Punitive damages in China
China introduced punitive damages into Trademark Law in 2013, by providing Article 63: “for malicious infringement of exclusive rights to use trademarks, in serious cases, the compensation amount shall be determined in accordance with the aforesaid method based on one to three times of the determined amount.” This provision aims at reversing the previous situation of "high cost of rights protection and low cost of infringement" and effectively reducing the occurrence of infringement.

However, punitive damage has not been introduced into other areas until 2019. In 2019, China took two approaches regarding punitive damages: 1) Article 63 of Trademark Law was amended the compensation range from “one to three times” to “one to five times”; 2) Punitive damages provision went into Article 17 of Law Against Unfair Competition: “for business operators who infringe upon commercial secrets maliciously and if the case is serious, the compensation amount may be determined in accordance with one to five times the amount determined using the aforesaid method”. In the current draft amendment of Patent Law, the provision of punitive damages is also incorporated.

Observation
In the current practice in China, there are still limited IP cases that directly invoke the provisions regarding punitive damages and are awarded high compensation against the infringers. The main reason is that the two conditions in punitive damages are difficult to be determined, namely the malicious intention of the infringer and the serious circumstances of the infringement.

The Court awarded punitive damages in this case as it deemed the above two conditions have been satisfied. According to the Court’s findings, the Plaintiff, at the first time of discovery of the Defendant’s acts of infringement, had issued a cease & desist letter to warn the Defendant. After that, the Defendant had further entered into a settlement agreement with the Plaintiff under which the Defendant promised to stop any ongoing and future infringement. However, shortly after that, the Defendant was found to counterfeit the Plaintiff's products and trademarks which are sold various online and offline channels. There even exist quality issues with the counterfeited products. The court therefore opined that both the “malicious intention of the infringer” and the “serious circumstances of the infringement” giving rise to the punitive damages have been established in this case.   

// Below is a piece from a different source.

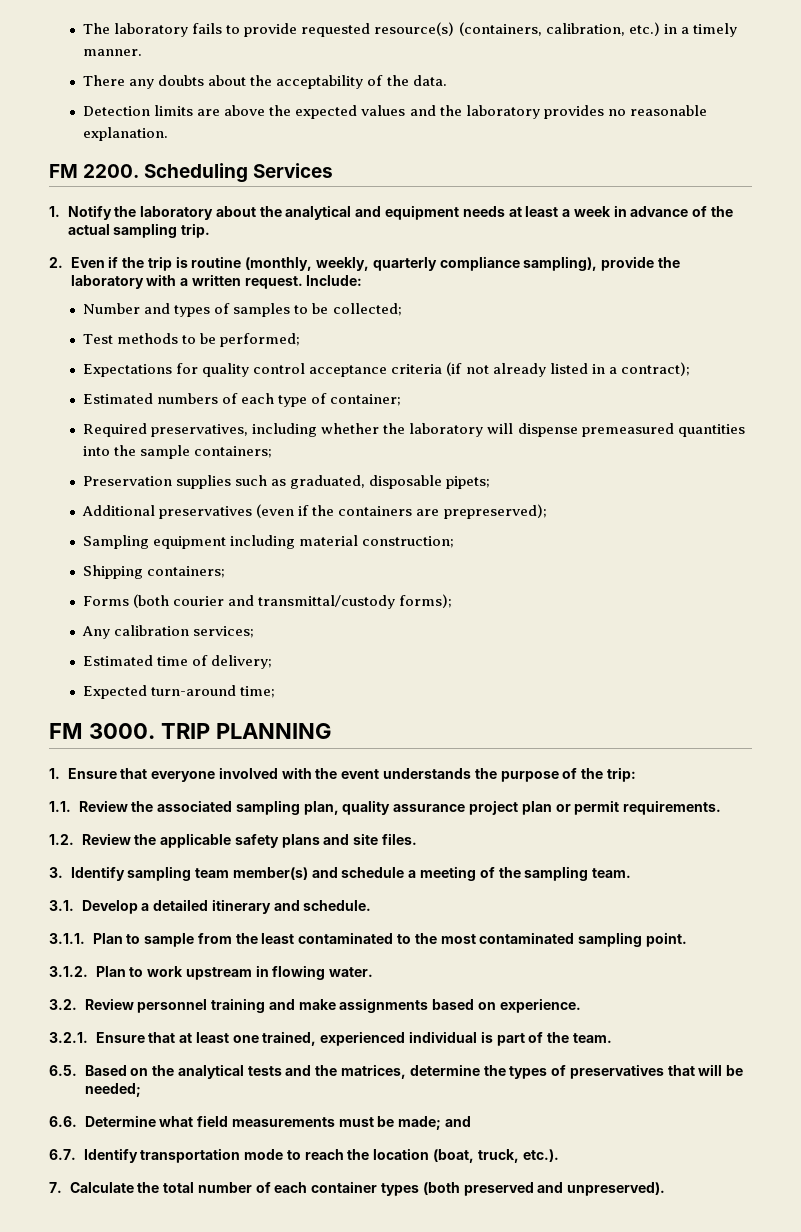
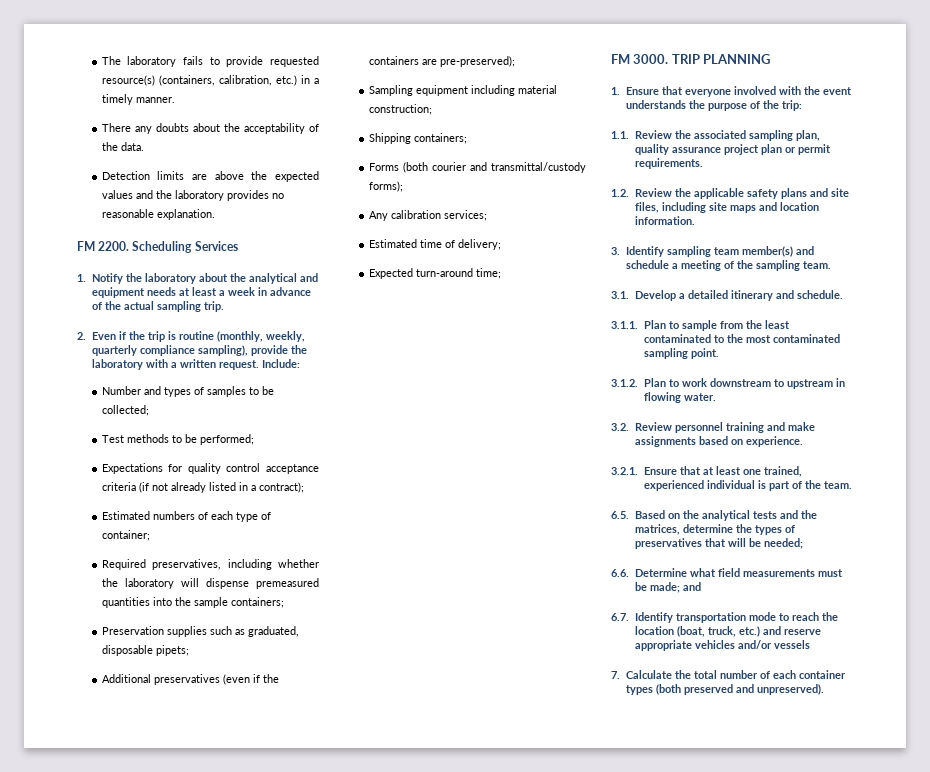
[443,504,547,519] prepreserved); -> [439,56,515,67] pre-preserved);
[381,833,417,845] files. -> [634,202,819,213] [634,216,695,225] files, including site maps and location information.
(184, 971) none -> [709,378,784,387] downstream to
[522,1149,559,1162] etc.). -> [738,626,821,637] [634,640,810,651] etc.) and reserve appropriate vehicles and/or vessels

Besides, as the law provides that the punitive damages can be ordered by the Court based on 3 times of illegal gains obtained by the Defendant; the Court had ordered the Defendant to provide relevant sales records, financial books and original receipts to ascertain the illegal gains of the Defendant. However, since the Defendant rejected to fulfil such court order, the Court thus determined the illegal gains of the Defendant based on the sales record published in its advertisement on social media, which come to an amount ranging from RMB 1,017,000 to RMB 1,395,000.  

The Court findings of this case shall serve as a clearer guidance with respect to the awarding of punitive damages under trademark infringement. It can be revealed from this case that facts and evidence of a trademark infringement showing the infringer’s continuous infringement after warning, expanded sales channels of the counterfeits in the market, the quality issues with the counterfeits may give rise to the possibility of requesting for punitive damages imposed on infringer.